[begin Supplied data]

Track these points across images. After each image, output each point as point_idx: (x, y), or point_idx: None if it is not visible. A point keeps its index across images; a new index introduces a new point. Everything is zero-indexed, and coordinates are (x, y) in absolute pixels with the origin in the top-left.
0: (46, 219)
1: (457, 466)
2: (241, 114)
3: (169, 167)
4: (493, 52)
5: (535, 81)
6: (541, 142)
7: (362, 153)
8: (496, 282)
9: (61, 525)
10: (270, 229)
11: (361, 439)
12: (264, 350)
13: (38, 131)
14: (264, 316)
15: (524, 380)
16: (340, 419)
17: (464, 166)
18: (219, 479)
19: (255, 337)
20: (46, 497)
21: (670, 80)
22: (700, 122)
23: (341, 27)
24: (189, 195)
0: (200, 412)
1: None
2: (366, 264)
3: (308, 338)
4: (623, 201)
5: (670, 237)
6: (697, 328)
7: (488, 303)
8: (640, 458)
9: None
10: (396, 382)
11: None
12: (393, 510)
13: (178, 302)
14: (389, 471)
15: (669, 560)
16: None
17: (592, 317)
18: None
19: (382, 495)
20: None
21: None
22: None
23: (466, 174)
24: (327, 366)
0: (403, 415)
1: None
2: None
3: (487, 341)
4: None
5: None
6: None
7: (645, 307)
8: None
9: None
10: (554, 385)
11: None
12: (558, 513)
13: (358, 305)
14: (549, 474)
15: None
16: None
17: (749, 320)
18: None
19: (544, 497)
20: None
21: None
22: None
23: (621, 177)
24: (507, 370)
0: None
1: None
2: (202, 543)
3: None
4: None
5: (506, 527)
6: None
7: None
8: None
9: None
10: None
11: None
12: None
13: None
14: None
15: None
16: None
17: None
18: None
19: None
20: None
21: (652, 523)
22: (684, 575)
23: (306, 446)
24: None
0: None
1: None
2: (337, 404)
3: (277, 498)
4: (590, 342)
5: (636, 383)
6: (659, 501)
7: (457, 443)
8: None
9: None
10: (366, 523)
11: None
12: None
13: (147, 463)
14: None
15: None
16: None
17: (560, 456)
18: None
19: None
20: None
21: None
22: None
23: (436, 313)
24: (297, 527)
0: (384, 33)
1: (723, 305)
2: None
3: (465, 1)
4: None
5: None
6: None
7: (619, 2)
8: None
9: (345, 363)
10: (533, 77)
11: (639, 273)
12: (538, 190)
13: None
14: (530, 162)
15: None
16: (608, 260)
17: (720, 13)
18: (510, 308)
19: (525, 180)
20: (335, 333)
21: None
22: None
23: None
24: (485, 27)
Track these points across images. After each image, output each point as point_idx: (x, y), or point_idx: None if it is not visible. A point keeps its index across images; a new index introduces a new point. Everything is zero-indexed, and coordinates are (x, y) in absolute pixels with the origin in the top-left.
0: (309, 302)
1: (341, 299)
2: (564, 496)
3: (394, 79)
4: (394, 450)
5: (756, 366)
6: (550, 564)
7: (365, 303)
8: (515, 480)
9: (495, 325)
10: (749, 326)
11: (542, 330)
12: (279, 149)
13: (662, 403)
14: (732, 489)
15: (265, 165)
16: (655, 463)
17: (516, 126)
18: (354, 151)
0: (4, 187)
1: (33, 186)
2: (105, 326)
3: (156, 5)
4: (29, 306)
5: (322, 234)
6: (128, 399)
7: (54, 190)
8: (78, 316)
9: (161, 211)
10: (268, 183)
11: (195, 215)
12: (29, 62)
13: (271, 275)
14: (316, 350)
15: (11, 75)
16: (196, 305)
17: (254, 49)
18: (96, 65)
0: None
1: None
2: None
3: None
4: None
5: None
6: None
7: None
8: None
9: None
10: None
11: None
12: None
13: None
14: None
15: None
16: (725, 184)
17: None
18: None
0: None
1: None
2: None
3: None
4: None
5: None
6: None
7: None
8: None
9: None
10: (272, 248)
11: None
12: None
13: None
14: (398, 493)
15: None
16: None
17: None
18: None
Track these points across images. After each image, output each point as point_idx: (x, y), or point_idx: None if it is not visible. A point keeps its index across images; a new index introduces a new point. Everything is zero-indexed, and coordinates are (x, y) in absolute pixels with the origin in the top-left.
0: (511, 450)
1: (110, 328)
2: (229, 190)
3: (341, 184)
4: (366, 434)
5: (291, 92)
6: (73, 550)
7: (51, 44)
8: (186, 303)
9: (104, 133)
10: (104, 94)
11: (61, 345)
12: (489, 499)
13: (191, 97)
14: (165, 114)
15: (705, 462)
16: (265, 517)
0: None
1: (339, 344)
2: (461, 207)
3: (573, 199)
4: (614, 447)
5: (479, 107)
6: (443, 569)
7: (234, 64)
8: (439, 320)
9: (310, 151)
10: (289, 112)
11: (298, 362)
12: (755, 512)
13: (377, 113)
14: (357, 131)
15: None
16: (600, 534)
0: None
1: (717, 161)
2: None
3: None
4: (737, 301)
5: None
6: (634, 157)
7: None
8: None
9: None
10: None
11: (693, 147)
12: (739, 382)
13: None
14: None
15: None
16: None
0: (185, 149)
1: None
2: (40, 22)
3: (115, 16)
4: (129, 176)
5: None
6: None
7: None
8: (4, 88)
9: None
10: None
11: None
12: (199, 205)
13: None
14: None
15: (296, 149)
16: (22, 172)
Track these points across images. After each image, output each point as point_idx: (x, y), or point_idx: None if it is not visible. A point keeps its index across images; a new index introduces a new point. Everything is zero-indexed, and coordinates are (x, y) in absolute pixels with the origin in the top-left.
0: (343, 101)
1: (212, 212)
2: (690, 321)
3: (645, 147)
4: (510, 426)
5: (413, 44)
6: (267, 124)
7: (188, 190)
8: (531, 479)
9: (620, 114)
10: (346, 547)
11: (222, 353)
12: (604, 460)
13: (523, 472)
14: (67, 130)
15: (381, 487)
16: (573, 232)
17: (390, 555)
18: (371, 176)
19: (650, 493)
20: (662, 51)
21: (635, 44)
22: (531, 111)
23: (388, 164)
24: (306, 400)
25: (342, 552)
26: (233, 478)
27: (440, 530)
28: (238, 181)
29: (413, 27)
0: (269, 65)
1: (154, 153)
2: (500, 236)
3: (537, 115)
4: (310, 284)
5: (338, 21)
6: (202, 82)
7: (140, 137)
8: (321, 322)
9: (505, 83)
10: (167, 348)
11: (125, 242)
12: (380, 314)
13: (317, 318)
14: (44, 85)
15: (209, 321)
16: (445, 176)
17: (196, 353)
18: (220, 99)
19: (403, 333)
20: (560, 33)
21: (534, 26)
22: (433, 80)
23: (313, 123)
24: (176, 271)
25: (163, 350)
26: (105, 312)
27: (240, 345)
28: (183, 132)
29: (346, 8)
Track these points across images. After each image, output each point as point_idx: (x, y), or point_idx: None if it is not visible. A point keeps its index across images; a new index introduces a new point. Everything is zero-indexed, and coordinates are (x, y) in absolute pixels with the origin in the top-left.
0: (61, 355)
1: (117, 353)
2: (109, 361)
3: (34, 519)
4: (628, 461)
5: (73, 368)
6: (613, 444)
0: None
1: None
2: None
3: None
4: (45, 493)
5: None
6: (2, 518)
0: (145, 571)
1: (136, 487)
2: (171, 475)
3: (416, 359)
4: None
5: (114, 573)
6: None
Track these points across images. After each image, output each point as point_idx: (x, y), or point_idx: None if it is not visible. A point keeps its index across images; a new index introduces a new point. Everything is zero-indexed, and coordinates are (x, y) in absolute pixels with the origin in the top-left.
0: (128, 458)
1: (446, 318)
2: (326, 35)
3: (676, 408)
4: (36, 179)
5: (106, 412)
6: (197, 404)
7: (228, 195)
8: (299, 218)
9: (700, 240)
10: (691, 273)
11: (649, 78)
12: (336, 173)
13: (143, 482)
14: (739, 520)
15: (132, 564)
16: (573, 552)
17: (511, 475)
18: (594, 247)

[end Supplied data]

• _Prompt_: Format every line of the listing above as a numbered list, leaving out any blank lines.

• _Solution_:
1. Track these points across images. After each image, output each point as point_idx: (x, y), or point_idx: None if it is not visible. A point keeps its index across images; a new index introduces a new point. Everything is zero-indexed, and coordinates are (x, y) in absolute pixels with the origin in the top-left.
2. 0: (46, 219)
3. 1: (457, 466)
4. 2: (241, 114)
5. 3: (169, 167)
6. 4: (493, 52)
7. 5: (535, 81)
8. 6: (541, 142)
9. 7: (362, 153)
10. 8: (496, 282)
11. 9: (61, 525)
12. 10: (270, 229)
13. 11: (361, 439)
14. 12: (264, 350)
15. 13: (38, 131)
16. 14: (264, 316)
17. 15: (524, 380)
18. 16: (340, 419)
19. 17: (464, 166)
20. 18: (219, 479)
21. 19: (255, 337)
22. 20: (46, 497)
23. 21: (670, 80)
24. 22: (700, 122)
25. 23: (341, 27)
26. 24: (189, 195)
27. 0: (200, 412)
28. 1: None
29. 2: (366, 264)
30. 3: (308, 338)
31. 4: (623, 201)
32. 5: (670, 237)
33. 6: (697, 328)
34. 7: (488, 303)
35. 8: (640, 458)
36. 9: None
37. 10: (396, 382)
38. 11: None
39. 12: (393, 510)
40. 13: (178, 302)
41. 14: (389, 471)
42. 15: (669, 560)
43. 16: None
44. 17: (592, 317)
45. 18: None
46. 19: (382, 495)
47. 20: None
48. 21: None
49. 22: None
50. 23: (466, 174)
51. 24: (327, 366)
52. 0: (403, 415)
53. 1: None
54. 2: None
55. 3: (487, 341)
56. 4: None
57. 5: None
58. 6: None
59. 7: (645, 307)
60. 8: None
61. 9: None
62. 10: (554, 385)
63. 11: None
64. 12: (558, 513)
65. 13: (358, 305)
66. 14: (549, 474)
67. 15: None
68. 16: None
69. 17: (749, 320)
70. 18: None
71. 19: (544, 497)
72. 20: None
73. 21: None
74. 22: None
75. 23: (621, 177)
76. 24: (507, 370)
77. 0: None
78. 1: None
79. 2: (202, 543)
80. 3: None
81. 4: None
82. 5: (506, 527)
83. 6: None
84. 7: None
85. 8: None
86. 9: None
87. 10: None
88. 11: None
89. 12: None
90. 13: None
91. 14: None
92. 15: None
93. 16: None
94. 17: None
95. 18: None
96. 19: None
97. 20: None
98. 21: (652, 523)
99. 22: (684, 575)
100. 23: (306, 446)
101. 24: None
102. 0: None
103. 1: None
104. 2: (337, 404)
105. 3: (277, 498)
106. 4: (590, 342)
107. 5: (636, 383)
108. 6: (659, 501)
109. 7: (457, 443)
110. 8: None
111. 9: None
112. 10: (366, 523)
113. 11: None
114. 12: None
115. 13: (147, 463)
116. 14: None
117. 15: None
118. 16: None
119. 17: (560, 456)
120. 18: None
121. 19: None
122. 20: None
123. 21: None
124. 22: None
125. 23: (436, 313)
126. 24: (297, 527)
127. 0: (384, 33)
128. 1: (723, 305)
129. 2: None
130. 3: (465, 1)
131. 4: None
132. 5: None
133. 6: None
134. 7: (619, 2)
135. 8: None
136. 9: (345, 363)
137. 10: (533, 77)
138. 11: (639, 273)
139. 12: (538, 190)
140. 13: None
141. 14: (530, 162)
142. 15: None
143. 16: (608, 260)
144. 17: (720, 13)
145. 18: (510, 308)
146. 19: (525, 180)
147. 20: (335, 333)
148. 21: None
149. 22: None
150. 23: None
151. 24: (485, 27)
152. Track these points across images. After each image, output each point as point_idx: (x, y), or point_idx: None if it is not visible. A point keeps its index across images; a new index introduces a new point. Everything is zero-indexed, and coordinates are (x, y) in absolute pixels with the origin in the top-left.
153. 0: (309, 302)
154. 1: (341, 299)
155. 2: (564, 496)
156. 3: (394, 79)
157. 4: (394, 450)
158. 5: (756, 366)
159. 6: (550, 564)
160. 7: (365, 303)
161. 8: (515, 480)
162. 9: (495, 325)
163. 10: (749, 326)
164. 11: (542, 330)
165. 12: (279, 149)
166. 13: (662, 403)
167. 14: (732, 489)
168. 15: (265, 165)
169. 16: (655, 463)
170. 17: (516, 126)
171. 18: (354, 151)
172. 0: (4, 187)
173. 1: (33, 186)
174. 2: (105, 326)
175. 3: (156, 5)
176. 4: (29, 306)
177. 5: (322, 234)
178. 6: (128, 399)
179. 7: (54, 190)
180. 8: (78, 316)
181. 9: (161, 211)
182. 10: (268, 183)
183. 11: (195, 215)
184. 12: (29, 62)
185. 13: (271, 275)
186. 14: (316, 350)
187. 15: (11, 75)
188. 16: (196, 305)
189. 17: (254, 49)
190. 18: (96, 65)
191. 0: None
192. 1: None
193. 2: None
194. 3: None
195. 4: None
196. 5: None
197. 6: None
198. 7: None
199. 8: None
200. 9: None
201. 10: None
202. 11: None
203. 12: None
204. 13: None
205. 14: None
206. 15: None
207. 16: (725, 184)
208. 17: None
209. 18: None
210. 0: None
211. 1: None
212. 2: None
213. 3: None
214. 4: None
215. 5: None
216. 6: None
217. 7: None
218. 8: None
219. 9: None
220. 10: (272, 248)
221. 11: None
222. 12: None
223. 13: None
224. 14: (398, 493)
225. 15: None
226. 16: None
227. 17: None
228. 18: None
229. Track these points across images. After each image, output each point as point_idx: (x, y), or point_idx: None if it is not visible. A point keeps its index across images; a new index introduces a new point. Everything is zero-indexed, and coordinates are (x, y) in absolute pixels with the origin in the top-left.
230. 0: (511, 450)
231. 1: (110, 328)
232. 2: (229, 190)
233. 3: (341, 184)
234. 4: (366, 434)
235. 5: (291, 92)
236. 6: (73, 550)
237. 7: (51, 44)
238. 8: (186, 303)
239. 9: (104, 133)
240. 10: (104, 94)
241. 11: (61, 345)
242. 12: (489, 499)
243. 13: (191, 97)
244. 14: (165, 114)
245. 15: (705, 462)
246. 16: (265, 517)
247. 0: None
248. 1: (339, 344)
249. 2: (461, 207)
250. 3: (573, 199)
251. 4: (614, 447)
252. 5: (479, 107)
253. 6: (443, 569)
254. 7: (234, 64)
255. 8: (439, 320)
256. 9: (310, 151)
257. 10: (289, 112)
258. 11: (298, 362)
259. 12: (755, 512)
260. 13: (377, 113)
261. 14: (357, 131)
262. 15: None
263. 16: (600, 534)
264. 0: None
265. 1: (717, 161)
266. 2: None
267. 3: None
268. 4: (737, 301)
269. 5: None
270. 6: (634, 157)
271. 7: None
272. 8: None
273. 9: None
274. 10: None
275. 11: (693, 147)
276. 12: (739, 382)
277. 13: None
278. 14: None
279. 15: None
280. 16: None
281. 0: (185, 149)
282. 1: None
283. 2: (40, 22)
284. 3: (115, 16)
285. 4: (129, 176)
286. 5: None
287. 6: None
288. 7: None
289. 8: (4, 88)
290. 9: None
291. 10: None
292. 11: None
293. 12: (199, 205)
294. 13: None
295. 14: None
296. 15: (296, 149)
297. 16: (22, 172)
298. Track these points across images. After each image, output each point as point_idx: (x, y), or point_idx: None if it is not visible. A point keeps its index across images; a new index introduces a new point. Everything is zero-indexed, and coordinates are (x, y) in absolute pixels with the origin in the top-left.
299. 0: (343, 101)
300. 1: (212, 212)
301. 2: (690, 321)
302. 3: (645, 147)
303. 4: (510, 426)
304. 5: (413, 44)
305. 6: (267, 124)
306. 7: (188, 190)
307. 8: (531, 479)
308. 9: (620, 114)
309. 10: (346, 547)
310. 11: (222, 353)
311. 12: (604, 460)
312. 13: (523, 472)
313. 14: (67, 130)
314. 15: (381, 487)
315. 16: (573, 232)
316. 17: (390, 555)
317. 18: (371, 176)
318. 19: (650, 493)
319. 20: (662, 51)
320. 21: (635, 44)
321. 22: (531, 111)
322. 23: (388, 164)
323. 24: (306, 400)
324. 25: (342, 552)
325. 26: (233, 478)
326. 27: (440, 530)
327. 28: (238, 181)
328. 29: (413, 27)
329. 0: (269, 65)
330. 1: (154, 153)
331. 2: (500, 236)
332. 3: (537, 115)
333. 4: (310, 284)
334. 5: (338, 21)
335. 6: (202, 82)
336. 7: (140, 137)
337. 8: (321, 322)
338. 9: (505, 83)
339. 10: (167, 348)
340. 11: (125, 242)
341. 12: (380, 314)
342. 13: (317, 318)
343. 14: (44, 85)
344. 15: (209, 321)
345. 16: (445, 176)
346. 17: (196, 353)
347. 18: (220, 99)
348. 19: (403, 333)
349. 20: (560, 33)
350. 21: (534, 26)
351. 22: (433, 80)
352. 23: (313, 123)
353. 24: (176, 271)
354. 25: (163, 350)
355. 26: (105, 312)
356. 27: (240, 345)
357. 28: (183, 132)
358. 29: (346, 8)
359. Track these points across images. After each image, output each point as point_idx: (x, y), or point_idx: None if it is not visible. A point keeps its index across images; a new index introduces a new point. Everything is zero-indexed, and coordinates are (x, y) in absolute pixels with the origin in the top-left.
360. 0: (61, 355)
361. 1: (117, 353)
362. 2: (109, 361)
363. 3: (34, 519)
364. 4: (628, 461)
365. 5: (73, 368)
366. 6: (613, 444)
367. 0: None
368. 1: None
369. 2: None
370. 3: None
371. 4: (45, 493)
372. 5: None
373. 6: (2, 518)
374. 0: (145, 571)
375. 1: (136, 487)
376. 2: (171, 475)
377. 3: (416, 359)
378. 4: None
379. 5: (114, 573)
380. 6: None
381. Track these points across images. After each image, output each point as point_idx: (x, y), or point_idx: None if it is not visible. A point keeps its index across images; a new index introduces a new point. Everything is zero-indexed, and coordinates are (x, y) in absolute pixels with the origin in the top-left.
382. 0: (128, 458)
383. 1: (446, 318)
384. 2: (326, 35)
385. 3: (676, 408)
386. 4: (36, 179)
387. 5: (106, 412)
388. 6: (197, 404)
389. 7: (228, 195)
390. 8: (299, 218)
391. 9: (700, 240)
392. 10: (691, 273)
393. 11: (649, 78)
394. 12: (336, 173)
395. 13: (143, 482)
396. 14: (739, 520)
397. 15: (132, 564)
398. 16: (573, 552)
399. 17: (511, 475)
400. 18: (594, 247)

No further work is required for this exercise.